Shining light of hope

As we count down to Christmas Day, local domestic and family violence organisations are preparing for an increase in demand for services. But there are ways the community can help.

Christmas is supposed to be one of the happiest times of the year, but for families living through domestic violence, it is anything but merry.

Someone who knows this all too well is a Sunshine Coast woman who remembers the day she realised her long-term relationship ticked all the boxes of domestic violence.

Jess, whose name has been changed for the purpose of this article, knew her relationship was unhealthy. A mother of young children, she was monitored and controlled by her partner and did not realise the full extent of her situation while she was caught up in it.

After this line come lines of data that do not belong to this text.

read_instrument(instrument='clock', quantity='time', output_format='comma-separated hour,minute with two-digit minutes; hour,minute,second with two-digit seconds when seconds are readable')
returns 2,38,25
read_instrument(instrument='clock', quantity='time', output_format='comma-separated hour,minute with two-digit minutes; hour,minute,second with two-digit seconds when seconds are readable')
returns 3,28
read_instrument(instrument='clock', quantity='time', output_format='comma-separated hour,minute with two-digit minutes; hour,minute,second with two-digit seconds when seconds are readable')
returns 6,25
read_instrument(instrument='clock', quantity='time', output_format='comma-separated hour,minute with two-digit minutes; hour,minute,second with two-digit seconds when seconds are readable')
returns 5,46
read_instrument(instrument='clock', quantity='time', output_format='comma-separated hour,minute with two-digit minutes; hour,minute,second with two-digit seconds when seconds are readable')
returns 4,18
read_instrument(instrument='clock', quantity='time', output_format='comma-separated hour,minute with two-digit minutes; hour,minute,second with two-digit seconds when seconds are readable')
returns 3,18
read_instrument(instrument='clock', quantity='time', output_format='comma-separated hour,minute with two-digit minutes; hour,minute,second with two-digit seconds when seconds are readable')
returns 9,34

“The relationship I was in, when you don’t know the signs and you’re in the middle of it, you don’t know that what you’re experiencing is domestic violence,” Jess tells My Weekly Preview.

“When you are in a relationship that is very abusive, the perpetrator will have you feel like you are crazy or exaggerating or it’s you that is doing something wrong.

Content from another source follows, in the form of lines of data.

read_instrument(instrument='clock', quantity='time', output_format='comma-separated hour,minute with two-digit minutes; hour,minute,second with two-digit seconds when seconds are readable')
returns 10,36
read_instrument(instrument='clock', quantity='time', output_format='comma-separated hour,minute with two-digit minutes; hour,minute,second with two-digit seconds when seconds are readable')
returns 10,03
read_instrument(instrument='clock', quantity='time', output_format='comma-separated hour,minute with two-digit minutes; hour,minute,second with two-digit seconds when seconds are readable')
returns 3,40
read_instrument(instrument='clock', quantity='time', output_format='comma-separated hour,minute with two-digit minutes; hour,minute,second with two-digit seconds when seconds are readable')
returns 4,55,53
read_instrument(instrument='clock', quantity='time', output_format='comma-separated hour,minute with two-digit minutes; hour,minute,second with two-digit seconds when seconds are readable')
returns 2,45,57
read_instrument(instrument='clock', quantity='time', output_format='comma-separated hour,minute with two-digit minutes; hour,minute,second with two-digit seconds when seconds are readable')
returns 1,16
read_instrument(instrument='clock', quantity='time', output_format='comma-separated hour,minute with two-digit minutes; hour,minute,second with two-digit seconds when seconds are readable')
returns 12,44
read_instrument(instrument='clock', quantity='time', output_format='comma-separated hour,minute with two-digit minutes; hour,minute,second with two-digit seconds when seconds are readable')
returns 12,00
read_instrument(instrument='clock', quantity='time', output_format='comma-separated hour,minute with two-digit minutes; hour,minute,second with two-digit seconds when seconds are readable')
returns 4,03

“For many years I was called every name under the sun and thought I would never achieve anything.

“When you are in a relationship like that you get very good at hiding the truth because you don’t want anyone to know what’s going on.”

It was not until Jess came across a book called The Purple Book that she saw in black and white what she was experiencing was domestic violence.

“I was very monitored and controlled. I couldn’t have anything on my phone or laptop, so I remember going to a park with this book and looking at all the categories of domestic violence.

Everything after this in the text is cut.